▶ _TRY IT_: Exact copies of the lines from the start of the records through the line with "4. Limit of" are what the answer must hold; pictures are not part of it.

▶ _DATA LISTING_:
-*-*-

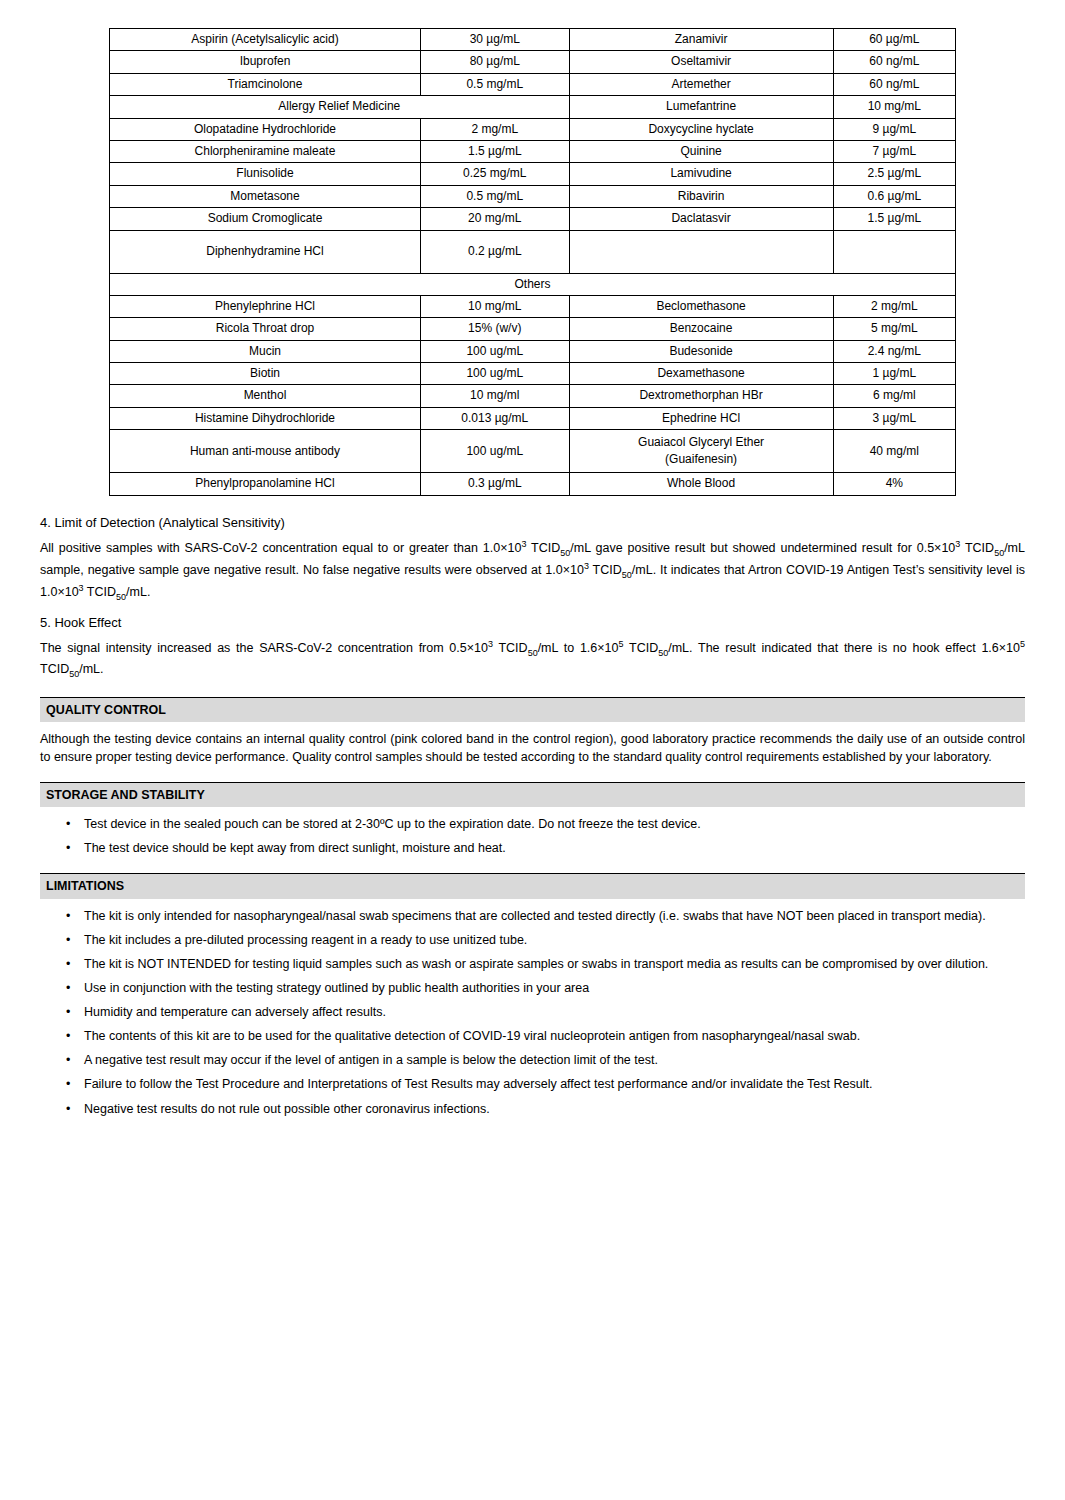| Aspirin (Acetylsalicylic acid) | 30 µg/mL | Zanamivir | 60 µg/mL |
| Ibuprofen | 80 µg/mL | Oseltamivir | 60 ng/mL |
| Triamcinolone | 0.5 mg/mL | Artemether | 60 ng/mL |
| Allergy Relief Medicine | Lumefantrine | 10 mg/mL |
| Olopatadine Hydrochloride | 2 mg/mL | Doxycycline hyclate | 9 µg/mL |
| Chlorpheniramine maleate | 1.5 µg/mL | Quinine | 7 µg/mL |
| Flunisolide | 0.25 mg/mL | Lamivudine | 2.5 µg/mL |
| Mometasone | 0.5 mg/mL | Ribavirin | 0.6 µg/mL |
| Sodium Cromoglicate | 20 mg/mL | Daclatasvir | 1.5 µg/mL |
| Diphenhydramine HCl | 0.2 µg/mL | | |
| Others |
| Phenylephrine HCl | 10 mg/mL | Beclomethasone | 2 mg/mL |
| Ricola Throat drop | 15% (w/v) | Benzocaine | 5 mg/mL |
| Mucin | 100 ug/mL | Budesonide | 2.4 ng/mL |
| Biotin | 100 ug/mL | Dexamethasone | 1 µg/mL |
| Menthol | 10 mg/ml | Dextromethorphan HBr | 6 mg/ml |
| Histamine Dihydrochloride | 0.013 µg/mL | Ephedrine HCl | 3 µg/mL |
| Human anti-mouse antibody | 100 ug/mL | Guaiacol Glyceryl Ether (Guaifenesin) | 40 mg/ml |
| Phenylpropanolamine HCl | 0.3 µg/mL | Whole Blood | 4% |
4. Limit of Detection (Analytical Sensitivity)
All positive samples with SARS-CoV-2 concentration equal to or greater than 1.0×103 TCID50/mL gave positive result but showed undetermined result for 0.5×103 TCID50/mL sample, negative sample gave negative result. No false negative results were observed at 1.0×103 TCID50/mL. It indicates that Artron COVID-19 Antigen Test’s sensitivity level is 1.0×103 TCID50/mL.
5. Hook Effect
The signal intensity increased as the SARS-CoV-2 concentration from 0.5×103 TCID50/mL to 1.6×105 TCID50/mL. The result indicated that there is no hook effect 1.6×105 TCID50/mL.
QUALITY CONTROL
Although the testing device contains an internal quality control (pink colored band in the control region), good laboratory practice recommends the daily use of an outside control to ensure proper testing device performance. Quality control samples should be tested according to the standard quality control requirements established by your laboratory.
STORAGE AND STABILITY
Test device in the sealed pouch can be stored at 2-30ºC up to the expiration date. Do not freeze the test device.
The test device should be kept away from direct sunlight, moisture and heat.
LIMITATIONS
The kit is only intended for nasopharyngeal/nasal swab specimens that are collected and tested directly (i.e. swabs that have NOT been placed in transport media).
The kit includes a pre-diluted processing reagent in a ready to use unitized tube.
The kit is NOT INTENDED for testing liquid samples such as wash or aspirate samples or swabs in transport media as results can be compromised by over dilution.
Use in conjunction with the testing strategy outlined by public health authorities in your area
Humidity and temperature can adversely affect results.
The contents of this kit are to be used for the qualitative detection of COVID-19 viral nucleoprotein antigen from nasopharyngeal/nasal swab.
A negative test result may occur if the level of antigen in a sample is below the detection limit of the test.
Failure to follow the Test Procedure and Interpretations of Test Results may adversely affect test performance and/or invalidate the Test Result.
Negative test results do not rule out possible other coronavirus infections.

-*-*-

▶ _OUTPUT FOR THIS TASK_:
| Aspirin (Acetylsalicylic acid) | 30 µg/mL | Zanamivir | 60 µg/mL |
| Ibuprofen | 80 µg/mL | Oseltamivir | 60 ng/mL |
| Triamcinolone | 0.5 mg/mL | Artemether | 60 ng/mL |
| Allergy Relief Medicine | Lumefantrine | 10 mg/mL |
| Olopatadine Hydrochloride | 2 mg/mL | Doxycycline hyclate | 9 µg/mL |
| Chlorpheniramine maleate | 1.5 µg/mL | Quinine | 7 µg/mL |
| Flunisolide | 0.25 mg/mL | Lamivudine | 2.5 µg/mL |
| Mometasone | 0.5 mg/mL | Ribavirin | 0.6 µg/mL |
| Sodium Cromoglicate | 20 mg/mL | Daclatasvir | 1.5 µg/mL |
| Diphenhydramine HCl | 0.2 µg/mL | | |
| Others |
| Phenylephrine HCl | 10 mg/mL | Beclomethasone | 2 mg/mL |
| Ricola Throat drop | 15% (w/v) | Benzocaine | 5 mg/mL |
| Mucin | 100 ug/mL | Budesonide | 2.4 ng/mL |
| Biotin | 100 ug/mL | Dexamethasone | 1 µg/mL |
| Menthol | 10 mg/ml | Dextromethorphan HBr | 6 mg/ml |
| Histamine Dihydrochloride | 0.013 µg/mL | Ephedrine HCl | 3 µg/mL |
| Human anti-mouse antibody | 100 ug/mL | Guaiacol Glyceryl Ether (Guaifenesin) | 40 mg/ml |
| Phenylpropanolamine HCl | 0.3 µg/mL | Whole Blood | 4% |
4. Limit of Detection (Analytical Sensitivity)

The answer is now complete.